Data items
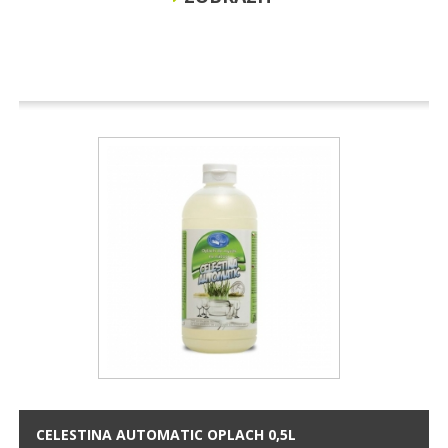
CELESTINA AUTOMATIC OPLACH 0,5L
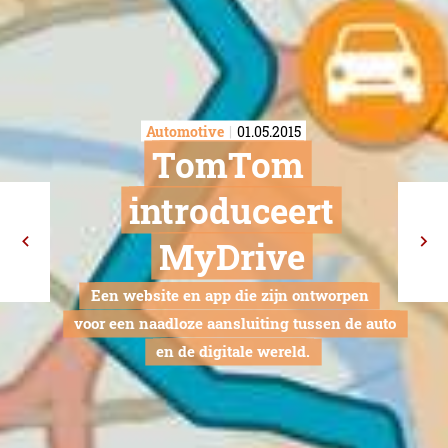
Automotive
01.05.2015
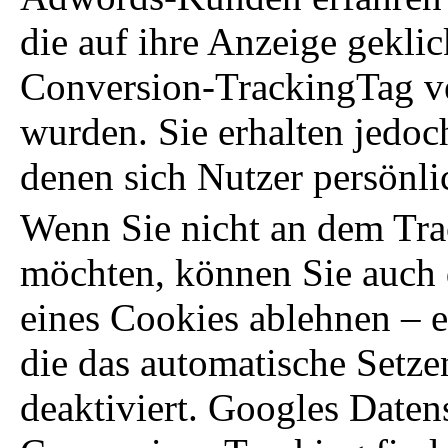
die auf ihre Anzeige gekli
Conversion-TrackingTag ve
wurden. Sie erhalten jedoc
denen sich Nutzer persönlic
Wenn Sie nicht an dem Tra
möchten, können Sie auch d
eines Cookies ablehnen – e
die das automatische Setze
deaktiviert. Googles Date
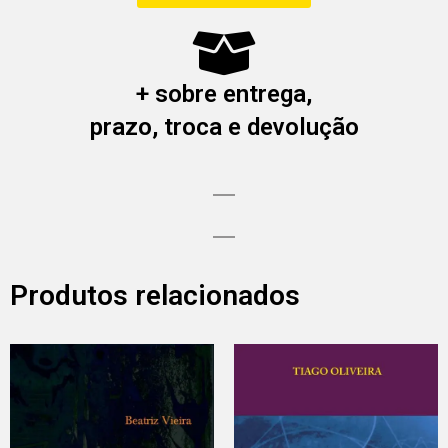
+ sobre entrega,
prazo, troca e devolução
Produtos relacionados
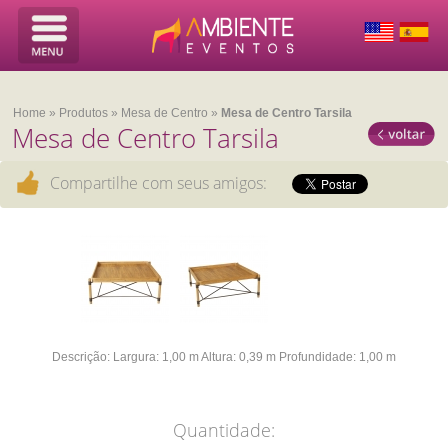
Home
»
Produtos
»
Mesa de Centro
»
Mesa de Centro Tarsila
Mesa de Centro Tarsila
Compartilhe com seus amigos:
Descrição:
Largura: 1,00 m
Altura: 0,39 m
Profundidade: 1,00 m
Quantidade:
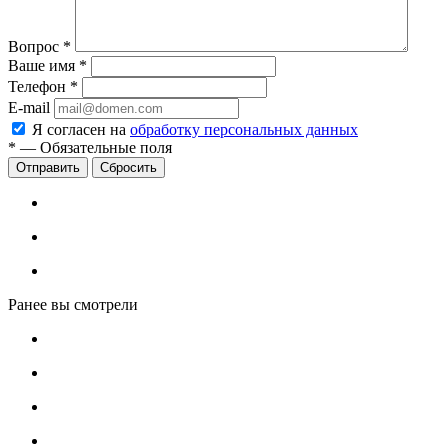
Вопрос
*
Ваше имя
*
Телефон
*
E-mail
Я согласен на
обработку персональных данных
*
—
Обязательные поля
Сбросить
Ранее вы смотрели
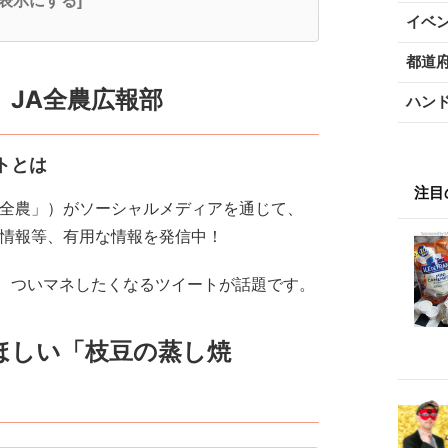
全表示にする]
イベ
都道
JA全農広報部
ハン
トとは
注目
A全農」）がソーシャルメディアを通じて、
ト情報等、有用な情報を発信中！
、ついマネしたくなるツイートが話題です。
ほしい「枝豆の蒸し焼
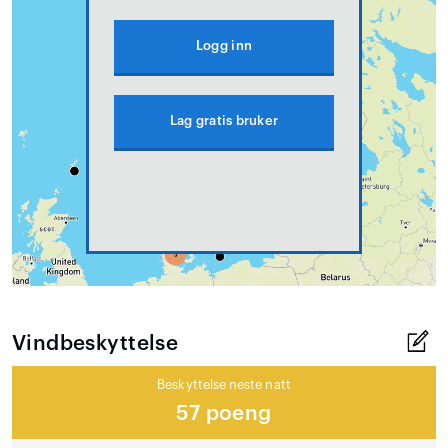
Logg inn
Lag gratis bruker
Vindbeskyttelse
Beskyttelse neste natt
57 poeng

▶ ACTIVITY
Transcribe every line from the records above without alteration, and leave out the images.

▶ RESPONSE AREA
CELESTINA AUTOMATIC OPLACH 0,5L
Automotive
01.05.2015
die auf ihre Anzeige gekli
Conversion-TrackingTag ve
wurden. Sie erhalten jedoc
denen sich Nutzer persönlic
Wenn Sie nicht an dem Tra
möchten, können Sie auch d
eines Cookies ablehnen – e
die das automatische Setze
deaktiviert. Googles Date
+ sobre entrega,
prazo, troca e devolução
Produtos relacionados
Home
»
Produtos
»
Mesa de Centro
»
Mesa de Centro Tarsila
Mesa de Centro Tarsila
Compartilhe com seus amigos:
Descrição:
Largura: 1,00 m
Altura: 0,39 m
Profundidade: 1,00 m
Quantidade:
Вопрос
*
Ваше имя
*
Телефон
*
E-mail
Я согласен на
обработку персональных данных
*
—
Обязательные поля
Сбросить
Ранее вы смотрели
全表示にする]
イベ
都道
JA全農広報部
ハン
トとは
注目
A全農」）がソーシャルメディアを通じて、
ト情報等、有用な情報を発信中！
、ついマネしたくなるツイートが話題です。
ほしい「枝豆の蒸し焼
Logg inn
Lag gratis bruker
Vindbeskyttelse
Beskyttelse neste natt
57 poeng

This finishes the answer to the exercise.